#### The data
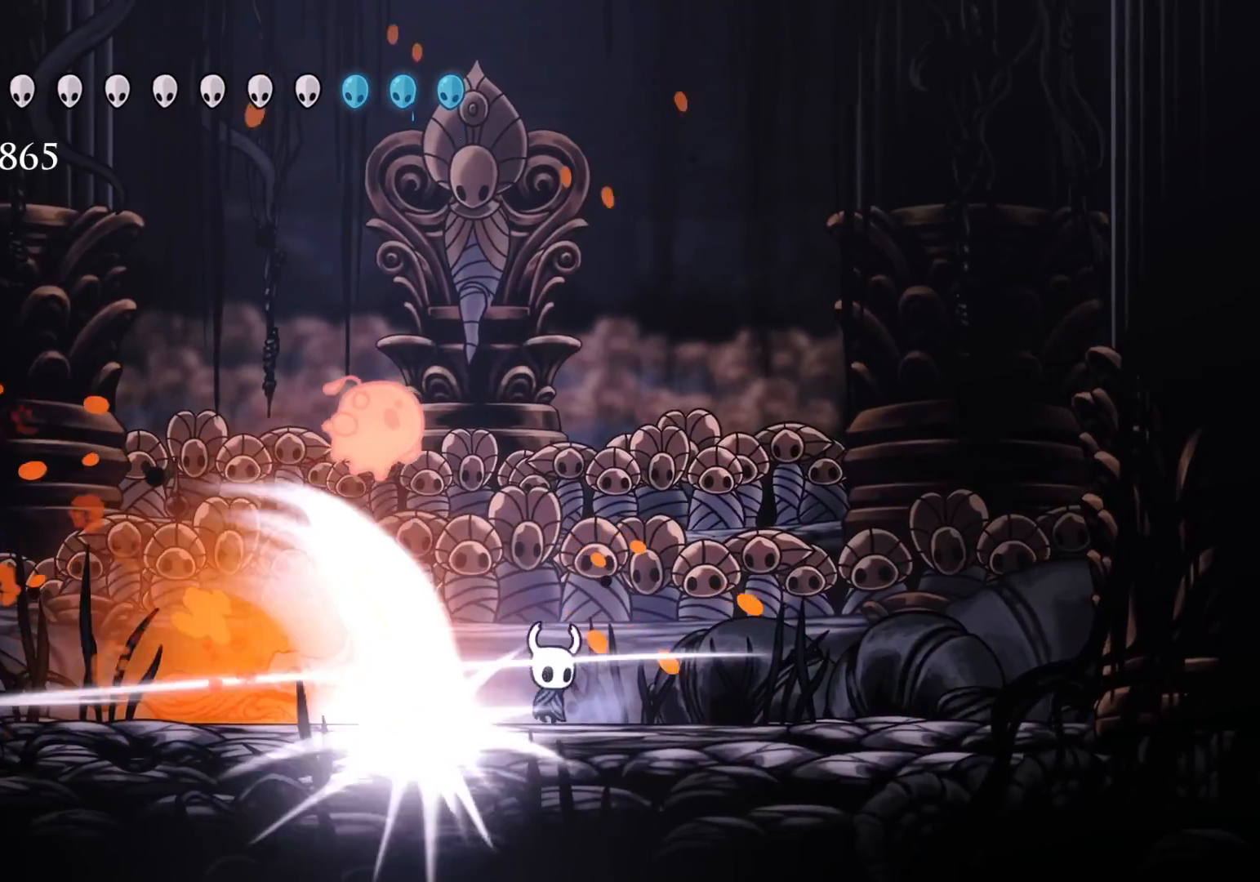
{"keys": ["s"], "mouse": ["left"], "events": [[183, "f", "up"], [183, "s", "down"], [233, "space", "down"], [366, "mouse_left", "down"], [466, "space", "up"]]}
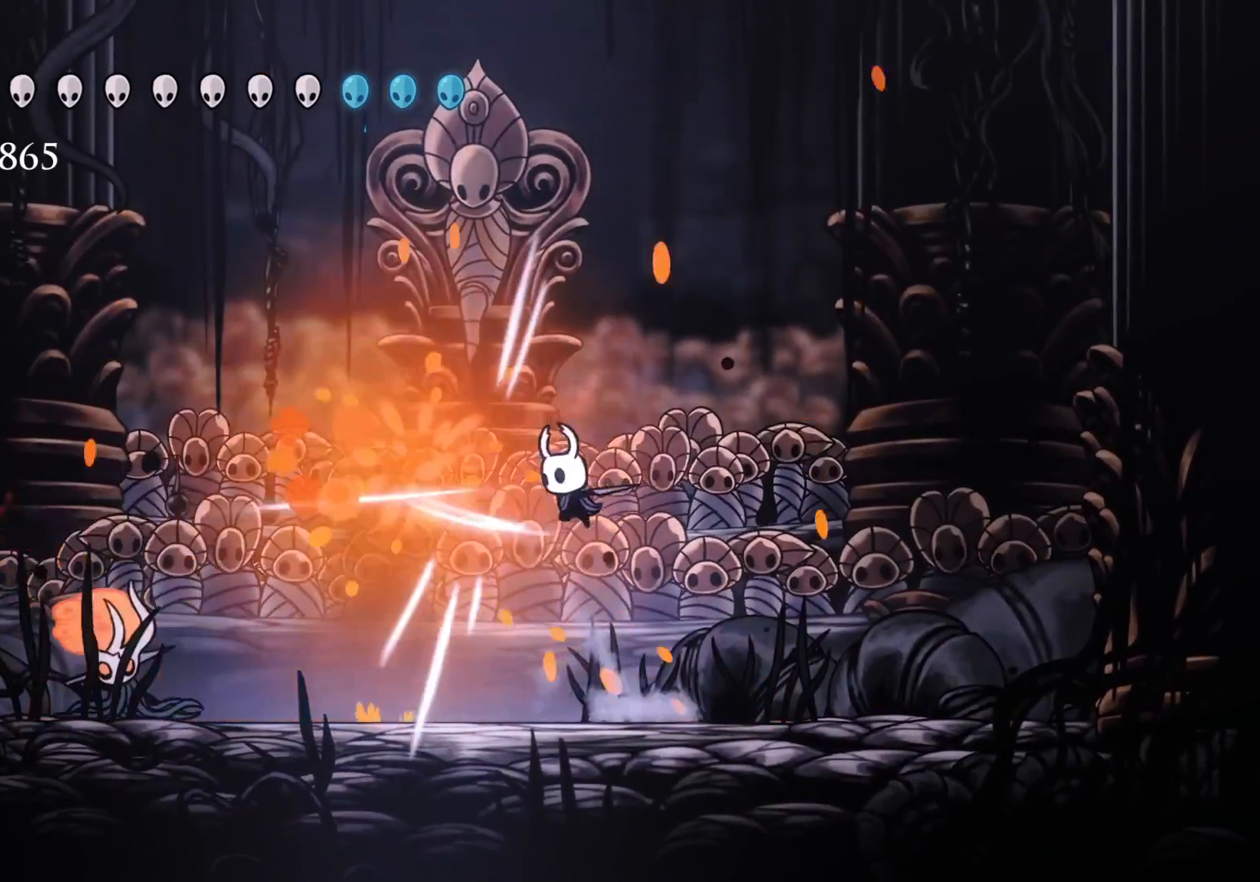
{"keys": ["d", "s"], "mouse": [], "events": [[50, "mouse_left", "up"], [100, "shift", "down"], [283, "d", "down"], [283, "shift", "up"], [383, "mouse_right", "down"], [483, "mouse_right", "up"]]}
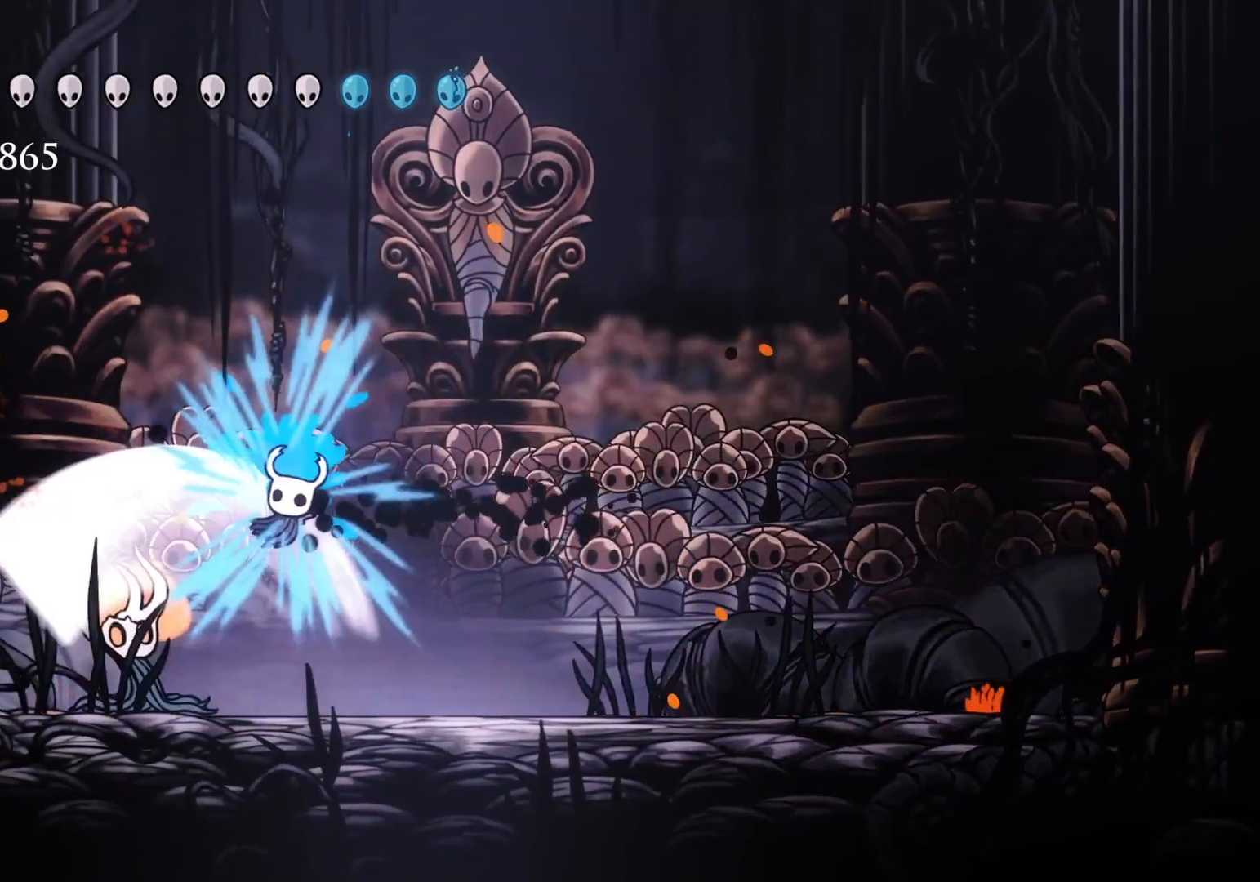
{"keys": ["d", "s"], "mouse": [], "events": []}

#### Exercise objective
The answer should contain all the material above, copied exactly, and no images.

#### Response box
{"keys": ["s"], "mouse": ["left"], "events": [[183, "f", "up"], [183, "s", "down"], [233, "space", "down"], [366, "mouse_left", "down"], [466, "space", "up"]]}
{"keys": ["d", "s"], "mouse": [], "events": [[50, "mouse_left", "up"], [100, "shift", "down"], [283, "d", "down"], [283, "shift", "up"], [383, "mouse_right", "down"], [483, "mouse_right", "up"]]}
{"keys": ["d", "s"], "mouse": [], "events": []}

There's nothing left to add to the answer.